*** Opening DATA IN THIS EXERCISE ***

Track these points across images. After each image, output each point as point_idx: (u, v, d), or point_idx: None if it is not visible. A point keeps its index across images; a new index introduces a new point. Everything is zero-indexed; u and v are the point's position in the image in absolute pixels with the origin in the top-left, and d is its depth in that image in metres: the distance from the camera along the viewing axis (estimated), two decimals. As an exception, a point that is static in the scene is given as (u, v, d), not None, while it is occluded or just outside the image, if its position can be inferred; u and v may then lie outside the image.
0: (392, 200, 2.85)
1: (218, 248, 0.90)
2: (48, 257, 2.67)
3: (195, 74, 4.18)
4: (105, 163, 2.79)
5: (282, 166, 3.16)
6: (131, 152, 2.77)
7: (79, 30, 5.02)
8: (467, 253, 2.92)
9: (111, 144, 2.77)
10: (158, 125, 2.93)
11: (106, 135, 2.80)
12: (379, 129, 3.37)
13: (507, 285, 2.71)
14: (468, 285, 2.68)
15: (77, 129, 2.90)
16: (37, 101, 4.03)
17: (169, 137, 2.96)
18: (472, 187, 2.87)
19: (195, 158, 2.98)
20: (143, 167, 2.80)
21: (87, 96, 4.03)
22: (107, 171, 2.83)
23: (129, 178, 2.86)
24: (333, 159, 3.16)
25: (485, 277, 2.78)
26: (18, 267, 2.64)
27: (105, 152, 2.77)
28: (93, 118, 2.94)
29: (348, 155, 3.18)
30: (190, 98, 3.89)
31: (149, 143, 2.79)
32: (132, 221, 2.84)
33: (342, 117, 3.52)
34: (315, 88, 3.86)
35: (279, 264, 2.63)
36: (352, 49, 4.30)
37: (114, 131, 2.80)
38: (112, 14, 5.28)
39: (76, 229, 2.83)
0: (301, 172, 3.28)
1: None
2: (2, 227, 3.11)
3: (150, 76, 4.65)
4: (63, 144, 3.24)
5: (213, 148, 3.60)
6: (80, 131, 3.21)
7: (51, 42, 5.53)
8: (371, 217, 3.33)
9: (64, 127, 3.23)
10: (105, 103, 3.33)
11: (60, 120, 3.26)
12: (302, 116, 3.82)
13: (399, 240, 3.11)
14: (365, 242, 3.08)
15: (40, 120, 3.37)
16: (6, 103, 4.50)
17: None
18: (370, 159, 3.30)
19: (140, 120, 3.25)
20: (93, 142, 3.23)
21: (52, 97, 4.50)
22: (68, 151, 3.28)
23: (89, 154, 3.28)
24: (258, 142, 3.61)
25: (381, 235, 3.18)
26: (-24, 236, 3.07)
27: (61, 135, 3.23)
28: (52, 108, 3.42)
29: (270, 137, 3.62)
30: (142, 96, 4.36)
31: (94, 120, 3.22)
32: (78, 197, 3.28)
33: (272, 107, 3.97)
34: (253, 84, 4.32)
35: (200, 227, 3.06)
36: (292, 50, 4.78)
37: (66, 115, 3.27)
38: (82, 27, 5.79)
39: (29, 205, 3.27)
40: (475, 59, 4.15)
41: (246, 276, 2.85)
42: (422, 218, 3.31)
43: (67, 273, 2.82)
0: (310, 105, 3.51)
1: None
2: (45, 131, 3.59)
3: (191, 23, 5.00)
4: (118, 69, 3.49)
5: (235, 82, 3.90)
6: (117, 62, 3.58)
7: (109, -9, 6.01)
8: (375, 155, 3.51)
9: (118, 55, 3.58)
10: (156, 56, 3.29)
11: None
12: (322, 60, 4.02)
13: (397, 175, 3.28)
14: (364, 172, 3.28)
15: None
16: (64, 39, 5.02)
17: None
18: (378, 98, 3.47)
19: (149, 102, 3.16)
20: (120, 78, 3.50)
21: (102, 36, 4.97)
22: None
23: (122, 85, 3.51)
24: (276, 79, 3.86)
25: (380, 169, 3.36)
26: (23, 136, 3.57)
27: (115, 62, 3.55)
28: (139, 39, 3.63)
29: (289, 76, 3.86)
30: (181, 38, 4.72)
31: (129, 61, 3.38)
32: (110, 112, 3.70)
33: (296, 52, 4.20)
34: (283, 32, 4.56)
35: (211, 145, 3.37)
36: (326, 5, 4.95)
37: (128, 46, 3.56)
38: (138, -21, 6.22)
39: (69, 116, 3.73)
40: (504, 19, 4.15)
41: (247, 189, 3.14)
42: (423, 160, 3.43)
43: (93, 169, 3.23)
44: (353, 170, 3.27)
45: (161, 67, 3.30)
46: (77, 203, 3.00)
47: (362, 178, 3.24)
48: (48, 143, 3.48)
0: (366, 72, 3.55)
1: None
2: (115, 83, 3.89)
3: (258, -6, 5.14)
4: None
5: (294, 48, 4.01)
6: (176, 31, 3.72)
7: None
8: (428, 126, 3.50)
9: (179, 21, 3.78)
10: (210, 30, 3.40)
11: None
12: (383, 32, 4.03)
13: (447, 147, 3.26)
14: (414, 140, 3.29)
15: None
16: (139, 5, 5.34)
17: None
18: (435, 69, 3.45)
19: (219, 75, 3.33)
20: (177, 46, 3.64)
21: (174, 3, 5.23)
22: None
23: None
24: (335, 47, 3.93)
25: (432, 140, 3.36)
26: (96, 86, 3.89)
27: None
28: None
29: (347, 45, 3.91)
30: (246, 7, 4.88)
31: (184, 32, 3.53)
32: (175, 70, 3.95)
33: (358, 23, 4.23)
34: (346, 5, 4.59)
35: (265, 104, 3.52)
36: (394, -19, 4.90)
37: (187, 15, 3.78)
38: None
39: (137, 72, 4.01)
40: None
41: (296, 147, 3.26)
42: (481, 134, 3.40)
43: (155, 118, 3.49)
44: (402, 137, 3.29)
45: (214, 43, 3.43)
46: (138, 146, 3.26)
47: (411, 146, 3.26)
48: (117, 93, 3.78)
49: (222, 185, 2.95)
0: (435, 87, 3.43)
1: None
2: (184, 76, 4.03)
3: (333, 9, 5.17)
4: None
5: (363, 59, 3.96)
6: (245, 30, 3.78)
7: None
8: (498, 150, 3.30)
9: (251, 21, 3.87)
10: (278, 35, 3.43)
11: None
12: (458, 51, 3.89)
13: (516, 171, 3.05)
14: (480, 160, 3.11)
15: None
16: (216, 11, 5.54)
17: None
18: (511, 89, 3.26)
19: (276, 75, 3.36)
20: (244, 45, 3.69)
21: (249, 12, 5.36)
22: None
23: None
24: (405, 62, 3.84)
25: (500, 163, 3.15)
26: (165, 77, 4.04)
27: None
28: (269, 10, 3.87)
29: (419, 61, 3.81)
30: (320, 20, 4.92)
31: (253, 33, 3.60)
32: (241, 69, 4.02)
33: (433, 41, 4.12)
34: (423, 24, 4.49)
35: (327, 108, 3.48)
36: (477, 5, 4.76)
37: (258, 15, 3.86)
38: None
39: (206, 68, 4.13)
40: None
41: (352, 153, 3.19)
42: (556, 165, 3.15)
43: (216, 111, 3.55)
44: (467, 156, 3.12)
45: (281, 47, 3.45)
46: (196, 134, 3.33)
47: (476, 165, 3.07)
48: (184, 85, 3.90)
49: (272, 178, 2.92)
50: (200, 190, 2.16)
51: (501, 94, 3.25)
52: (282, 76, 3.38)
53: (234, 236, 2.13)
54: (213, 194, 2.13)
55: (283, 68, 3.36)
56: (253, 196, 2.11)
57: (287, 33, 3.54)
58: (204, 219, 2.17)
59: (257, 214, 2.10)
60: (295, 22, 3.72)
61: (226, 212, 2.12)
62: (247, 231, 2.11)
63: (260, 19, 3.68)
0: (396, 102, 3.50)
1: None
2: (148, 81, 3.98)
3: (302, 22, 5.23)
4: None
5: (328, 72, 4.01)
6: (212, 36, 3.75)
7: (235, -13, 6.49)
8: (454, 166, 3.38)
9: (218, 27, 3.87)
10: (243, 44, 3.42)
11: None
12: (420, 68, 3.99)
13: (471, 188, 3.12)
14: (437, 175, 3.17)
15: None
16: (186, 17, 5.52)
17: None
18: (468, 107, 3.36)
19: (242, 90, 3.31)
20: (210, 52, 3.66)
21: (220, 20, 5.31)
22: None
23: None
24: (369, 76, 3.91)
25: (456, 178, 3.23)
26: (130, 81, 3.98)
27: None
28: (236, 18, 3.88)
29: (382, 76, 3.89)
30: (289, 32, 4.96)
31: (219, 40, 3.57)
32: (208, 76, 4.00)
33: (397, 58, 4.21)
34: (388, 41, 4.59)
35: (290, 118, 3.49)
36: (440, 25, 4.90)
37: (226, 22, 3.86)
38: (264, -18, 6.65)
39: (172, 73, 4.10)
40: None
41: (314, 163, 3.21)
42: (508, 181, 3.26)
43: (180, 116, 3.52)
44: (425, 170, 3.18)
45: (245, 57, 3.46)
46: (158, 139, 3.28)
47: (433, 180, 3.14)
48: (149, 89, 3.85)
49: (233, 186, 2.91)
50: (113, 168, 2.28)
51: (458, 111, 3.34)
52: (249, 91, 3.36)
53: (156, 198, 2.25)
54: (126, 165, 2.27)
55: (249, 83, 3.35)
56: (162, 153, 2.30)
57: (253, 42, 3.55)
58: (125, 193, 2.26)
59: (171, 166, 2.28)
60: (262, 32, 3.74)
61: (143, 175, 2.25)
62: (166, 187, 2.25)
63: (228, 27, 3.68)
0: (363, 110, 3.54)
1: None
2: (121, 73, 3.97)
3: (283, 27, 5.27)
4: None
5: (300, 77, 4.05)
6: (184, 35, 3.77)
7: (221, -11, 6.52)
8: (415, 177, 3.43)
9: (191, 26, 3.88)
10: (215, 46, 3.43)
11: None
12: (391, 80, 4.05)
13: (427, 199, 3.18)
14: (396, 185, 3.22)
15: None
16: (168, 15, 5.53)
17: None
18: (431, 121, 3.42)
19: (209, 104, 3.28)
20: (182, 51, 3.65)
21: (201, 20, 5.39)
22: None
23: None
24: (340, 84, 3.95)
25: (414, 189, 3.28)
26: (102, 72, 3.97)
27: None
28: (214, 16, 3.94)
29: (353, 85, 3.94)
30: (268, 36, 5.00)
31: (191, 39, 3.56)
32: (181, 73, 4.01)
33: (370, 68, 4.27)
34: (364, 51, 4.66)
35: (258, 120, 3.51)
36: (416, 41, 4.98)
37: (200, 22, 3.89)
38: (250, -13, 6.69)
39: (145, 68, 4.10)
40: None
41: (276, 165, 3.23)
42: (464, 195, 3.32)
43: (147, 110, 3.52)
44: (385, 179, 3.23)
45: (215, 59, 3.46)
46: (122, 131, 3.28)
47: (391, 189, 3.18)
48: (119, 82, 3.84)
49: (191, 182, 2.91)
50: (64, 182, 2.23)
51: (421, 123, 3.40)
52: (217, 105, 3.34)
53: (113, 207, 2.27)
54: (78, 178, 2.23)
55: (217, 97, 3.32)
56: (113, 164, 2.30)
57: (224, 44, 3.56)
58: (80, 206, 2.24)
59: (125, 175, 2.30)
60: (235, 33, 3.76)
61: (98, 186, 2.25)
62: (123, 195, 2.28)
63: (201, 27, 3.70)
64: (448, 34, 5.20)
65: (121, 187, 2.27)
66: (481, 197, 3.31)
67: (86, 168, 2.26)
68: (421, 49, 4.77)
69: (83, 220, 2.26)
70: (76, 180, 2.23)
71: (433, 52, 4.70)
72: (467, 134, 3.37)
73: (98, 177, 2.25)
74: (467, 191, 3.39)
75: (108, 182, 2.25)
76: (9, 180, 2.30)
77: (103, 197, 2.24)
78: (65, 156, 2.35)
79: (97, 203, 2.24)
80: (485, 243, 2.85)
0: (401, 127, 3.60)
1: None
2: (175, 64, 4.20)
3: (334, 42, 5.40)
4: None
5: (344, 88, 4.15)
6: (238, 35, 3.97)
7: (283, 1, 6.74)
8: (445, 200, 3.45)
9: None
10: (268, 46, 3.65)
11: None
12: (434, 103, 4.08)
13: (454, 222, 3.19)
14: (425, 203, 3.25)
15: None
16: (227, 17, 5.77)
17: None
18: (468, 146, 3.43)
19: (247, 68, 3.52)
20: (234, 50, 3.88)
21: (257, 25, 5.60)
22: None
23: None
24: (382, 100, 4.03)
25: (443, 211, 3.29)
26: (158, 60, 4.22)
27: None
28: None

*** Closing DATA IN THIS EXERCISE ***

Look through the data above and return exactly the lines from the one that contains "9: (118, 55, 3.58)" to the one that contains "27: (115, 62, 3.55)", inclusive, with nothing else.

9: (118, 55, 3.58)
10: (156, 56, 3.29)
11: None
12: (322, 60, 4.02)
13: (397, 175, 3.28)
14: (364, 172, 3.28)
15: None
16: (64, 39, 5.02)
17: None
18: (378, 98, 3.47)
19: (149, 102, 3.16)
20: (120, 78, 3.50)
21: (102, 36, 4.97)
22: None
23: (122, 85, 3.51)
24: (276, 79, 3.86)
25: (380, 169, 3.36)
26: (23, 136, 3.57)
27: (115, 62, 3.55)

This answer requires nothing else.